To better understand how the expression of comEA is regulated, we first mapped the putative promoter region of this gene. To do so we constructed eight plasmids carrying the gene and its upstream region, which we incrementally shortened (Figure 3). The plasmids were originated using direct or inverse PCR and plasmid pBR-[own]comEA as template [22]; Table 1). This plasmid contains the comEA gene and a 900 bp sequence that is upstream of the start codon and therefore includes the promoter region [22]. All eight constructs were tested for their ability to restore the transformability of the V. cholerae comEA- minus strain (∆comEA) in trans after chitin-dependent induction of competence (Figure 3). ∆comEA strains harboring plasmid-encoded comEA and at least 134 bp of its upstream region were complemented and showed transformation frequencies comparable to the wild-type strain. Neither of the bacterial strains harboring either 100 bp or 40 bp of the comEA upstream region rescued transformability, nor did the strain carrying the empty vector (Figure 3). We concluded that 134 bp of sequence upstream of the comEA start codon are sufficient to drive comEA expression.
Figure 3

Localization of the putative promoter region of comEA . Schematic representation of comEA with 900 bp of its upstream region (not to scale). To localize the promoter, the upstream region of comEA was incrementally shortened. The numbers indicate the bp upstream of the start codon of the open reading frame, which itself is indicated by the arrow. The cloned fragments are indicated by the lines below the genomic region view, and the numbers in the brackets on the right correspond to the lane numbers in the graph. Fragment lengths upstream of comEA (numbered 4–11): 900 bp, 700 bp, 500 bp, 300 bp, 203 bp, 134 bp, 100 bp, 40 bp. Graph: V. cholerae strains harboring the plasmid-encoded comEA plus the indicated upstream regions were tested for their transformability. The transformation assay was performed in a chitin-dependent manner, and the transformation frequencies of the strains are shown on the y-axis. Strains tested: wild-type A1552 (lane 1); ΔcomEA (lane 2); ΔcomEA/p (vector control; lane 3) and ΔcomEA containing plasmids according to the schematic above the graph (lanes 4–11). The data are the average of at least three independent experiments and the error bars reflect the standard deviation. <d.l.: below detection limit.

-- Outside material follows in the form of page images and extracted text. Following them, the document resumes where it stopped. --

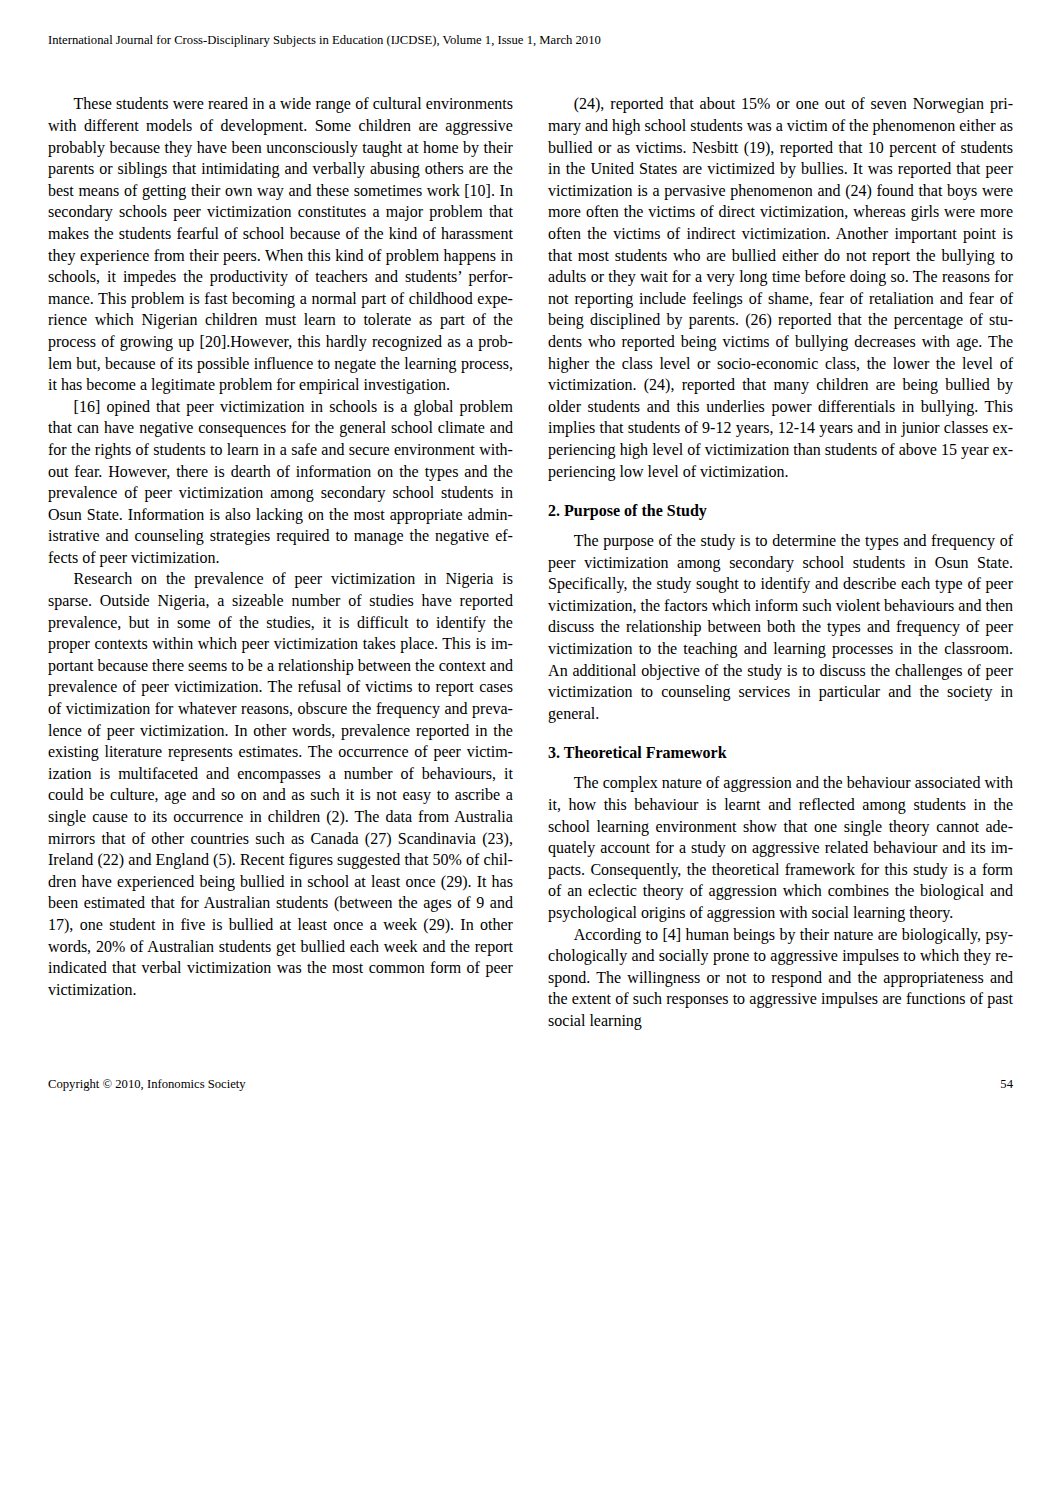International Journal for Cross-Disciplinary Subjects in Education (IJCDSE), Volume 1, Issue 1, March 2010
These students were reared in a wide range of cultural environments with different models of development. Some children are aggressive probably because they have been unconsciously taught at home by their parents or siblings that intimidating and verbally abusing others are the best means of getting their own way and these sometimes work [10]. In secondary schools peer victimization constitutes a major problem that makes the students fearful of school because of the kind of harassment they experience from their peers. When this kind of problem happens in schools, it impedes the productivity of teachers and students’ performance. This problem is fast becoming a normal part of childhood experience which Nigerian children must learn to tolerate as part of the process of growing up [20].However, this hardly recognized as a problem but, because of its possible influence to negate the learning process, it has become a legitimate problem for empirical investigation.
[16] opined that peer victimization in schools is a global problem that can have negative consequences for the general school climate and for the rights of students to learn in a safe and secure environment without fear. However, there is dearth of information on the types and the prevalence of peer victimization among secondary school students in Osun State. Information is also lacking on the most appropriate administrative and counseling strategies required to manage the negative effects of peer victimization.
Research on the prevalence of peer victimization in Nigeria is sparse. Outside Nigeria, a sizeable number of studies have reported prevalence, but in some of the studies, it is difficult to identify the proper contexts within which peer victimization takes place. This is important because there seems to be a relationship between the context and prevalence of peer victimization. The refusal of victims to report cases of victimization for whatever reasons, obscure the frequency and prevalence of peer victimization. In other words, prevalence reported in the existing literature represents estimates. The occurrence of peer victimization is multifaceted and encompasses a number of behaviours, it could be culture, age and so on and as such it is not easy to ascribe a single cause to its occurrence in children (2). The data from Australia mirrors that of other countries such as Canada (27) Scandinavia (23), Ireland (22) and England (5). Recent figures suggested that 50% of children have experienced being bullied in school at least once (29). It has been estimated that for Australian students (between the ages of 9 and 17), one student in five is bullied at least once a week (29). In other words, 20% of Australian students get bullied each week and the report indicated that verbal victimization was the most common form of peer victimization.
(24), reported that about 15% or one out of seven Norwegian primary and high school students was a victim of the phenomenon either as bullied or as victims. Nesbitt (19), reported that 10 percent of students in the United States are victimized by bullies. It was reported that peer victimization is a pervasive phenomenon and (24) found that boys were more often the victims of direct victimization, whereas girls were more often the victims of indirect victimization. Another important point is that most students who are bullied either do not report the bullying to adults or they wait for a very long time before doing so. The reasons for not reporting include feelings of shame, fear of retaliation and fear of being disciplined by parents. (26) reported that the percentage of students who reported being victims of bullying decreases with age. The higher the class level or socio-economic class, the lower the level of victimization. (24), reported that many children are being bullied by older students and this underlies power differentials in bullying. This implies that students of 9-12 years, 12-14 years and in junior classes experiencing high level of victimization than students of above 15 year experiencing low level of victimization.
2. Purpose of the Study
The purpose of the study is to determine the types and frequency of peer victimization among secondary school students in Osun State. Specifically, the study sought to identify and describe each type of peer victimization, the factors which inform such violent behaviours and then discuss the relationship between both the types and frequency of peer victimization to the teaching and learning processes in the classroom. An additional objective of the study is to discuss the challenges of peer victimization to counseling services in particular and the society in general.
3. Theoretical Framework
The complex nature of aggression and the behaviour associated with it, how this behaviour is learnt and reflected among students in the school learning environment show that one single theory cannot adequately account for a study on aggressive related behaviour and its impacts. Consequently, the theoretical framework for this study is a form of an eclectic theory of aggression which combines the biological and psychological origins of aggression with social learning theory.
According to [4] human beings by their nature are biologically, psychologically and socially prone to aggressive impulses to which they respond. The willingness or not to respond and the appropriateness and the extent of such responses to aggressive impulses are functions of past social learning
Copyright © 2010, Infonomics Society
54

Prediction of putative promoter elements within the comEA upstream region

Next, we localized the transcription start site of the comEA transcript using 5′ RACE (Rapid amplification of cDNA ends). As schematized in Figure 4A, we could map the transcription start site at −24 bp upstream the start codon. In E. coli, the majority of the promoters consist of two conserved hexanucleotides, which are located at approximately −35 and −10 from the transcription start site. The consensus of a “typical” promoter of E. coli has been summarized as follows: TTGACA-(N15–19)-TATAAT-(N5–7)-start [63] (N = any nucleotide). The −35 and −10 regions are specifically recognized and bound by the σ subunit of the RNA polymerase (RNAP) holoenzyme [64], and the most commonly used σ factor in E. coli is σ70[65]. Comparing the sequence upstream of the transcription start site of comEA with the consensus of the E. coli σ70-activated promoter [65], we identified the putative −35 and −10 regions of the comEA promoter, TT TCCA-(N16)-TAT CAT-(N7)-start, as shown in Figure 4A. These regions were also predicted using the BPROM program, which works to recognize bacterial σ70 promoters [66]. Moreover, we manually screened the upstream region of comEA and identified a motif similar to the in silico predicted consensus of the Vibrionaceae CRP-S site [20] (Figure 4A and B). As described above, the CRP-S site is hypothesized to represent a CRP binding motif where the protein binds to in conjunction with TfoX. This putative CRP-S site is 22 bp in length and located between −79 bp and −58 bp upstream of the comEA start codon (Figure 4A).
Figure 4

The transcriptional start site of comEA and the putative CRP-S site. (A) Sequence of the upstream region of comEA. Numbers in black below the nucleotide sequence indicate the position relative to the start codon (ATG, as indicated); numbers in red above the nucleotide sequence refer to the position relative to the transcription start site at position −24 (highlighted by the arrow and +1). The putative −10 and −35 regions are also highlighted in bold and underlined. The newly identified putative CRP-S site is centered at position −44.5 (sequence surrounded by the gray box). (B) Putative CRP-S sites identified in the upstream region of comEA and qstR and their site-directed mutagenesis. The conserved bases of the putative CRP-S site are indicated in bold (compared to the motif in silico predicted by Cameron and Redfield for other competence genes of Vibrionaceae[20]). The putative CRP-S site upstream of comEA and qstR was entirely deleted in the constructs ΔCRP-S and ΔCRP-S_qstR, respectively. Changes made to generate the indicated CRP-S motif variants are underlined.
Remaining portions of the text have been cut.